Ivan Fiodorovitch se retourna de nouveau, mais un changement subit s’était opéré en Smerdiakov. Sa familiarité nonchalante avait disparu; tout son visage exprimait une attention et une attente extrêmes, bien que timides et serviles.» N’ajouteras-tu rien?» lisait-on dans son regard fixé sur Ivan Fiodorovitch.

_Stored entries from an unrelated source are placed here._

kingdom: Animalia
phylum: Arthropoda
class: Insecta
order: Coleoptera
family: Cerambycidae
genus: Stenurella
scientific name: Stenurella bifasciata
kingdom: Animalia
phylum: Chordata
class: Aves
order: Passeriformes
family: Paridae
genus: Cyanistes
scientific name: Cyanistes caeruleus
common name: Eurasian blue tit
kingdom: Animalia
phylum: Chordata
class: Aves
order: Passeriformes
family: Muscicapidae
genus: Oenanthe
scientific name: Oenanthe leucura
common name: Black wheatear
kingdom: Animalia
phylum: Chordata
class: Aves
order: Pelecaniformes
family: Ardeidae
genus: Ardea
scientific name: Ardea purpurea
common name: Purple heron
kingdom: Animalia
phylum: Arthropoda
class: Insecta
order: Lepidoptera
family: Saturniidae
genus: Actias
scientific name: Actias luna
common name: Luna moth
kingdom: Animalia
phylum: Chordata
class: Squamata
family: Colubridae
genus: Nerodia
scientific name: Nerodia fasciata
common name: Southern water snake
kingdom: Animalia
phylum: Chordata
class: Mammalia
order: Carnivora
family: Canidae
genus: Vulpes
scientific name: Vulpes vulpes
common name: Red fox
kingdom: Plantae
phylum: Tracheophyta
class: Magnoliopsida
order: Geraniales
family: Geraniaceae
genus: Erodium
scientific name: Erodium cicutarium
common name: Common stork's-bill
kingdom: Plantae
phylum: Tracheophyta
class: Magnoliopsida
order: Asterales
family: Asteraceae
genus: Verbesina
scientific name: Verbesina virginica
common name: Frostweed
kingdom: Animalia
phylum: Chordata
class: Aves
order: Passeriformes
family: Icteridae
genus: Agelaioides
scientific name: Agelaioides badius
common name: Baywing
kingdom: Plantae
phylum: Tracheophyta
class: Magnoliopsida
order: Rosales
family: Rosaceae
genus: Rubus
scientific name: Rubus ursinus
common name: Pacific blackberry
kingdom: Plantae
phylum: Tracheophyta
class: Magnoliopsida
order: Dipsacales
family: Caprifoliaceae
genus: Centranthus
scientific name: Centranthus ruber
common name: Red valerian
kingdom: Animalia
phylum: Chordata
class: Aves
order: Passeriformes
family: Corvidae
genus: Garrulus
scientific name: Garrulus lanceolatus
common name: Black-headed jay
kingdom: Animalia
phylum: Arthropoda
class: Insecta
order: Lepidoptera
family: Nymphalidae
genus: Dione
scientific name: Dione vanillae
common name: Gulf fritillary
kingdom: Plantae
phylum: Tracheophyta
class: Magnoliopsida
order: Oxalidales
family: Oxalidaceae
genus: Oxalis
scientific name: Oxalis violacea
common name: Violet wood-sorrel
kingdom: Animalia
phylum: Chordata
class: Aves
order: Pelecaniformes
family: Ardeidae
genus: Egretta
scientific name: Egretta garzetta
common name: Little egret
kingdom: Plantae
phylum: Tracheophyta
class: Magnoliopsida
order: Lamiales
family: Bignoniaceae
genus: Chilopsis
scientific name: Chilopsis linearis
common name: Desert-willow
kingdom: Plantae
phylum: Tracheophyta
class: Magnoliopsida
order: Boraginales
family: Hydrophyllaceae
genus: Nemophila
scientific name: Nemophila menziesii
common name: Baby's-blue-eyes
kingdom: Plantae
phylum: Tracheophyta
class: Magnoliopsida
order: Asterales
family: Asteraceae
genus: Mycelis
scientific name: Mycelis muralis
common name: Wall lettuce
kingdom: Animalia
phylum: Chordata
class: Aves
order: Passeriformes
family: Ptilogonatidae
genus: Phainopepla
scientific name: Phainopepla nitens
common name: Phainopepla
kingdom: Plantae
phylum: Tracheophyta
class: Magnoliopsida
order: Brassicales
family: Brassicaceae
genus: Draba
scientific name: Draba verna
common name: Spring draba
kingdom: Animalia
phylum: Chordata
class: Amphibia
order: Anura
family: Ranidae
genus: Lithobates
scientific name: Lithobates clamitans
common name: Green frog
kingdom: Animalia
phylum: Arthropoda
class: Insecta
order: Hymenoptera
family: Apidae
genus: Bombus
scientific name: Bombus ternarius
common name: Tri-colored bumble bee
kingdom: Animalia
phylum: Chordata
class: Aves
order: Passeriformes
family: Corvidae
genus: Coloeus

«Est-ce qu’on ne me rappellerait pas aussi de Tchermachnia, s’il arrivait quelque chose? s’écria Ivan Fiodorovitch, élevant la voix sans savoir pourquoi.

– À Tchermachnia aussi on vous avisera…, murmura Smerdiakov à voix basse, sans cesser de regarder Ivan dans les yeux.

– Seulement Moscou est loin, Tchermachnia est près; regrettes-tu les frais du voyage, que tu insistes pour Tchermachnia, ou me plains-tu d’avoir à faire un grand détour?

– Tout juste», murmura Smerdiakov, d’une voix mal assurée et avec un sourire vil, s’apprêtant de nouveau à bondir en arrière.